Document segment >>
Kecia Lynn has worked as a technical writer, editor, software developer, arts administrator, summer camp director, and television host. A graduate of Case Western Reserve University and the Iowa Writers' Workshop, she is currently living in Iowa City and working on her first novel.
What's the Latest Development?
While astronomers both amateur and professional get ready for the possibly awe-inspiring arrival of Comet ISON in November, a team of European Space Agency (ESA) scientists are geeked about Comet 67-P and the probe they sent out in 2004 to meet it near Jupiter. That probe, Rosetta, has been "asleep" since 2011 in order to save energy, but it's scheduled to "wake itself up" this January and begin preparations for a rendezvous. And that's not all: The probe has a lander, Philae, that the team will deploy on the comet itself.
What's the Big Idea?
The four-kilometer-wide Comet 67-P was first discovered by Russian scientists in 1969. Recent observations of its approximately six-year-long orbit show that its passes around the sun have been "relatively smooth," which should help Rosetta catch up to it. Still, there are a lot of extra heart-in-mouth moments until then, not the least of which is the actual waking-up. ESA official Mark McCaughrean says, "[W]e do expect [the internal alarm clock] to go off. And when it does...we will receive a signal. We don't know exactly when we'll receive that signal. It will happen in a window."

Saved entries:
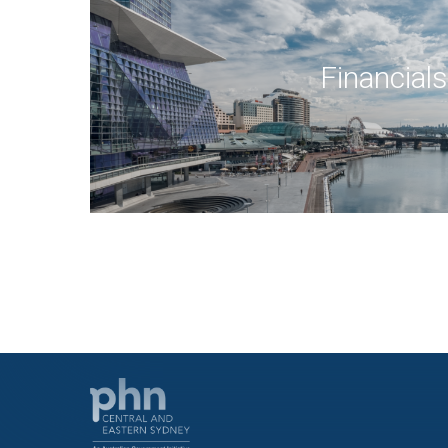
Financials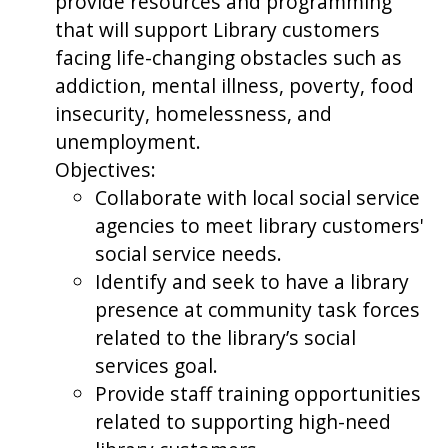
provide resources and programming
that will support Library customers
facing life-changing obstacles such as
addiction, mental illness, poverty, food
insecurity, homelessness, and
unemployment.
Objectives:
Collaborate with local social service
agencies to meet library customers'
social service needs.
Identify and seek to have a library
presence at community task forces
related to the library’s social
services goal.
Provide staff training opportunities
related to supporting high-need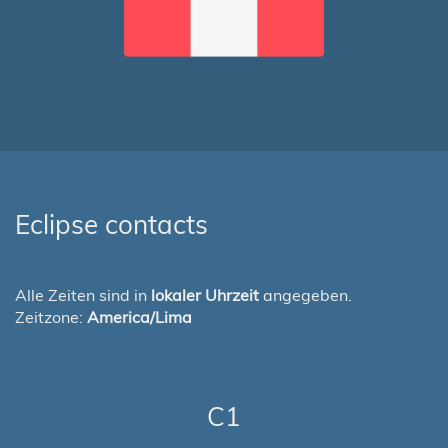
Eclipse contacts
Alle Zeiten sind in
lokaler Uhrzeit
angegeben.
Zeitzone:
America/Lima
C1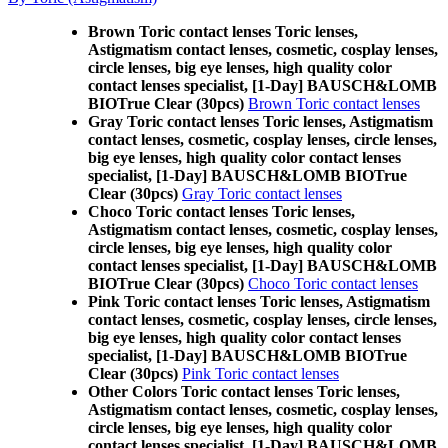
Brown Toric contact lenses Toric lenses,
Astigmatism contact lenses, cosmetic, cosplay lenses,
circle lenses, big eye lenses, high quality color
contact lenses specialist, [1-Day] BAUSCH&LOMB
BIOTrue Clear (30pcs)
Brown Toric contact lenses
Gray Toric contact lenses Toric lenses, Astigmatism
contact lenses, cosmetic, cosplay lenses, circle lenses,
big eye lenses, high quality color contact lenses
specialist, [1-Day] BAUSCH&LOMB BIOTrue
Clear (30pcs)
Gray Toric contact lenses
Choco Toric contact lenses Toric lenses,
Astigmatism contact lenses, cosmetic, cosplay lenses,
circle lenses, big eye lenses, high quality color
contact lenses specialist, [1-Day] BAUSCH&LOMB
BIOTrue Clear (30pcs)
Choco Toric contact lenses
Pink Toric contact lenses Toric lenses, Astigmatism
contact lenses, cosmetic, cosplay lenses, circle lenses,
big eye lenses, high quality color contact lenses
specialist, [1-Day] BAUSCH&LOMB BIOTrue
Clear (30pcs)
Pink Toric contact lenses
Other Colors Toric contact lenses Toric lenses,
Astigmatism contact lenses, cosmetic, cosplay lenses,
circle lenses, big eye lenses, high quality color
contact lenses specialist, [1-Day] BAUSCH&LOMB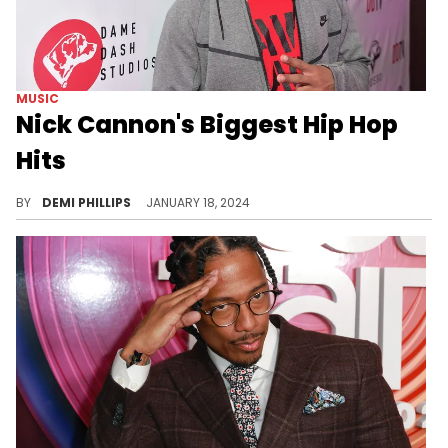
MUSIC
Nick Cannon's Biggest Hip Hop
Hits
The versatile star’s music career shouldn’t be overlooked.
BY
DEMI PHILLIPS
JANUARY 18, 2024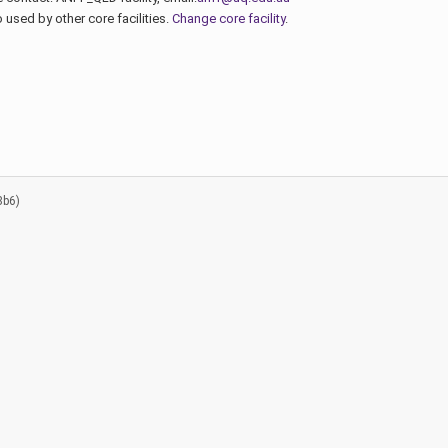
used by other core facilities.
Change core facility
.
8b6)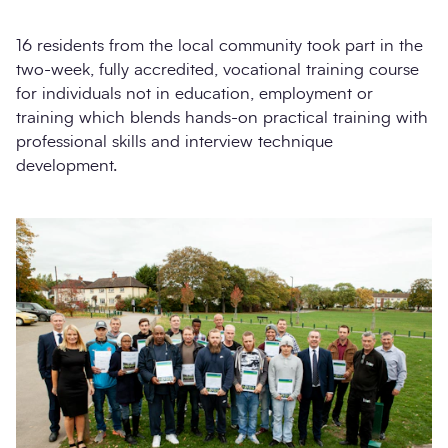
16 residents from the local community took part in the
two-week, fully accredited, vocational training course
for individuals not in education, employment or
training which blends hands-on practical training with
professional skills and interview technique
development.
Search
Submi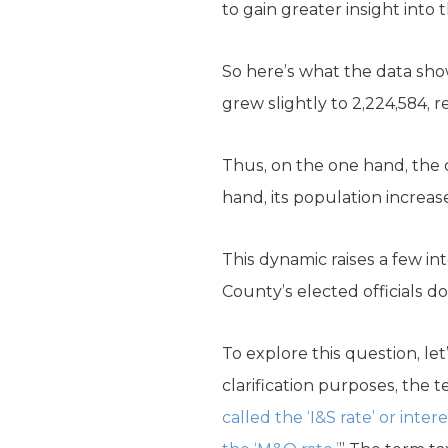
to gain greater insight into t
So here’s what the data show
grew slightly to 2,224,584, 
Thus, on the one hand, the 
hand, its population increas
This dynamic raises a few in
County’s elected officials do
To explore this question, le
clarification purposes, the t
called the ‘I&S rate’ or in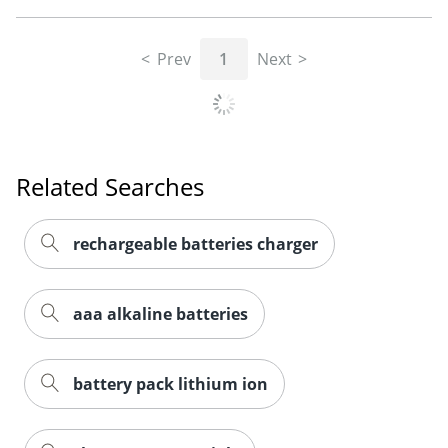
Prev
1
Next
Related Searches
rechargeable batteries charger
aaa alkaline batteries
Order by 5pm and get it toda
battery pack lithium ion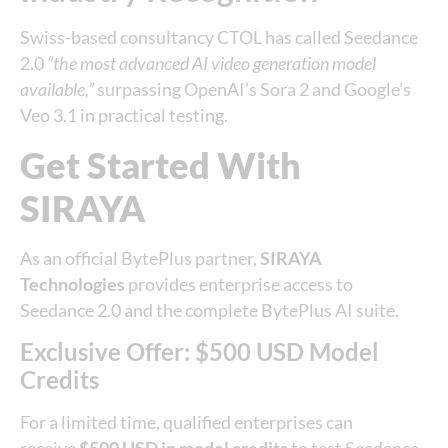
Swiss-based consultancy CTOL has called Seedance
2.0
“the most advanced AI video generation model
available,”
surpassing OpenAI’s Sora 2 and Google’s
Veo 3.1 in practical testing.
Get Started With
SIRAYA
As an official BytePlus partner,
SIRAYA
Technologies
provides enterprise access to
Seedance 2.0 and the complete BytePlus AI suite.
Exclusive Offer: $500 USD Model
Credits
For a limited time, qualified enterprises can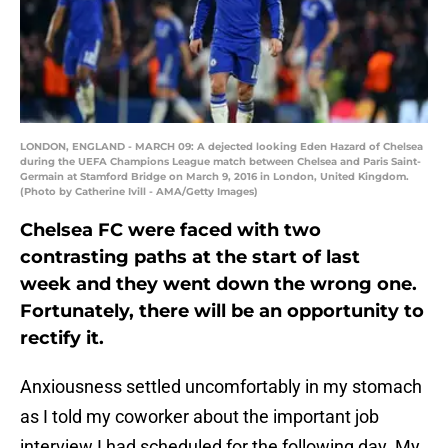
LONDON, ENGLAND - MARCH 09: A dejected looking Eden Hazard of Chelsea
during the UEFA Champions League match between Chelsea and Paris Saint-
Germain at Stamford Bridge on March 9, 2016 in London, United Kingdom.
(Photo by Catherine Ivill - AMA/Getty Images)
Chelsea FC were faced with two
contrasting paths at the start of last
week and they went down the wrong one.
Fortunately, there will be an opportunity to
rectify it.
Anxiousness settled uncomfortably in my stomach
as I told my coworker about the important job
interview I had scheduled for the following day. My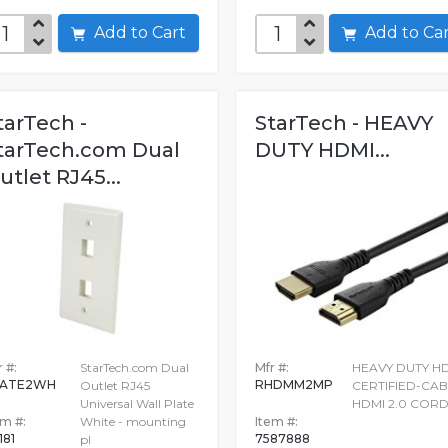
Add to Cart
Add to C
tarTech -
StarTech - HEAVY
tarTech.com Dual
DUTY HDMI...
utlet RJ45...
 #:
StarTech.com Dual
Mfr #:
HEAVY DUTY H
LATE2WH
RHDMM2MP
Outlet RJ45
CERTIFIED-CAB
Universal Wall Plate
HDMI 2.0 COR
em #:
White - mounting
Item #:
181
7587888
pl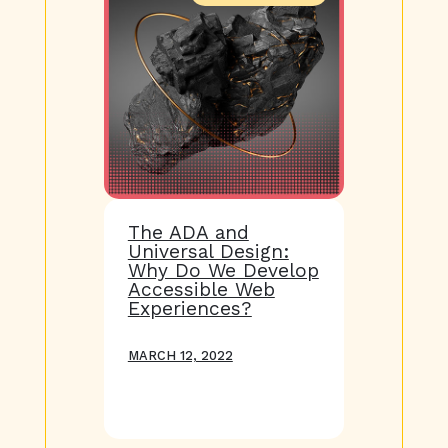
The ADA and
Universal Design:
Why Do We Develop
Accessible Web
Experiences?
MARCH 12, 2022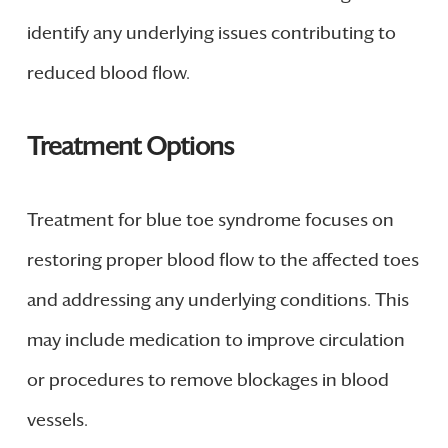
identify any underlying issues contributing to
reduced blood flow.
Treatment Options
Treatment for blue toe syndrome focuses on
restoring proper blood flow to the affected toes
and addressing any underlying conditions. This
may include medication to improve circulation
or procedures to remove blockages in blood
vessels.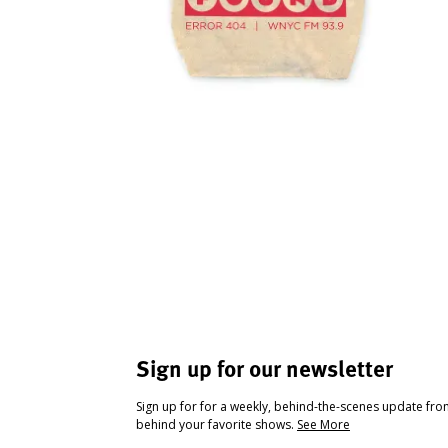
Sign up for our newsletter
Sign up for for a weekly, behind-the-scenes update fr
behind your favorite shows.
See More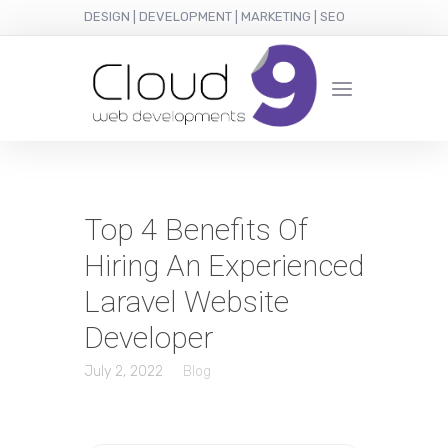
DESIGN | DEVELOPMENT | MARKETING | SEO
Top 4 Benefits Of
Hiring An Experienced
Laravel Website
Developer
July 2, 2022
Blog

Your objective >> Please repeat, word for word, the part of the comet article that opens with the words containing "What's the Latest" and closes with "the comet itself.".

Solution below >>
What's the Latest Development?
While astronomers both amateur and professional get ready for the possibly awe-inspiring arrival of Comet ISON in November, a team of European Space Agency (ESA) scientists are geeked about Comet 67-P and the probe they sent out in 2004 to meet it near Jupiter. That probe, Rosetta, has been "asleep" since 2011 in order to save energy, but it's scheduled to "wake itself up" this January and begin preparations for a rendezvous. And that's not all: The probe has a lander, Philae, that the team will deploy on the comet itself.